After mourning his wife's death and his son's betrayals, William had tried his best to forget banished Edward. But how to forget a man's only son? The task was impossible; attempting it was itself too painful and left William feeling clouded by sentiment and self-recrimination. All Rochester whispered about the lost cripple. William knew it. Kentish townspeople shared stories of other people's failures like they were singing carols house-to-house at Christmastime. Then William, through the whispers, heard something new: Edward, after his banishment from home, had sought sanctuary with Nathan, who had happily taken in the errant nephew he had not seen for almost ten years. Nathan's revenge on a family that never accepted him had come to pass.

In time Nathan was said to have treated Edward as though he were his own son. He brought him to meet his friends and associates. The physical suffering caused by Edward's clubbed foot was soothed by the opium-eating habit taught by Nathan.

Not to say the relationship between uncle and nephew was purely harmonious.
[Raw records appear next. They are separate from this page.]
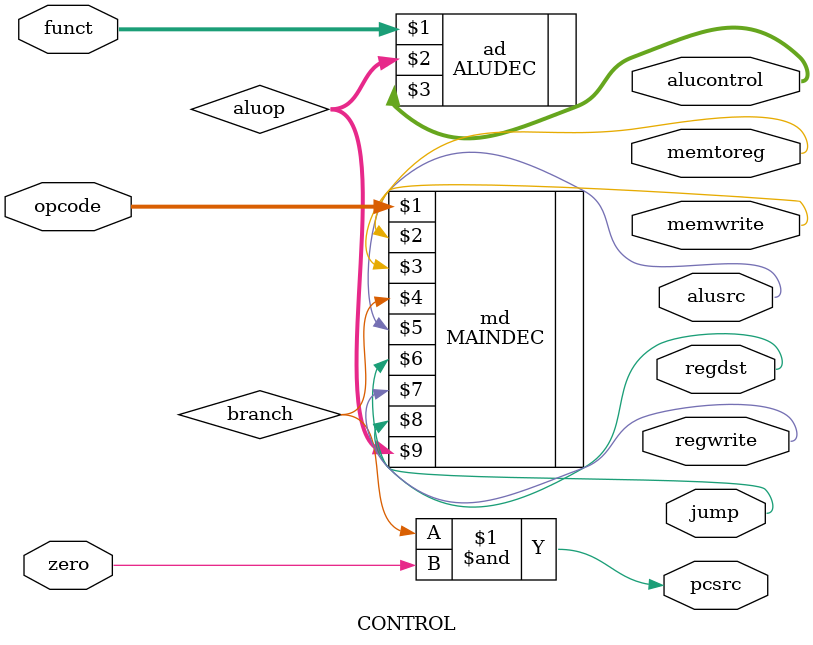
<source format=v>
`timescale 1ns / 1ps

module CONTROL
(
    input [5:0] opcode,
    input [5:0] funct,
    input zero,
    output memtoreg, memwrite,
    output pcsrc, alusrc,
    output regdst, regwrite,
    output jump,
    output [2:0] alucontrol
);

    wire [1:0] aluop;
    wire branch;
    
    MAINDEC md(opcode, memtoreg, memwrite, branch, alusrc, regdst, regwrite, jump, aluop);
    ALUDEC ad(funct, aluop, alucontrol);
    
    assign pcsrc = branch & zero;
endmodule

</source>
Edward (William would hear much later, when it was all done) actually behaved on the whole quite well with his uncle, forgoing any tendencies of rebellion he had cultivated in Rochester- perhaps because he knew consequences would be severe with Nathan. Yet Nathan's generous instincts toward his nephew only appeared in bursts, to be regularly replaced by scowls, threats, and demeaning insults. There were persistent rumors of a young lady in London that had set Edward's heart aflame, and Nathan's ire having been provoked by the younger man's prospects at happiness. Whatever caused the breach between the two, Edward soon disappeared. After much searching by a number of his new friends, it was discovered that he had gone abroad without telling a soul. It was said that in the course of these adventures, like so many other English boys his age, he sailed through Hong Kong and other exotic ports. When he returned to London eight months later he was welcomed home by his uncle.

Still, the young sailor and his uncle descended into a dangerous routine of perpetual indolence and indulgence in opium. Nathan seemed by his gaunt appearance and alternately drowsy and combustible manner to have become decidedly more dissatisfied in the last year. Even his wretched neighbors wanted nothing to do with Nathan. Then, Edward disappeared again.

“Who would think anything of it, less than a year after the last time he left voluntarily to go out to sea?” William asked. “I was told later that no one in their dingy quarter had any concerns. Not even his uncle Nathan. Especially not his uncle Nathan.”

In fact, new whispers had started (for they also exist in London, only with a harsher undertone than in Rochester). It was said that Nathan and Edward had an ugly row about an opium enterprise that involved friends of Nathan's. These whispers told that Nathan had murdered Edward, or had paid some other men to have Edward killed, and that with the aid of his villainous compatriots they disposed of the young man's body where it could never be found. Whatever had happened this time, the fact was Edward never came back.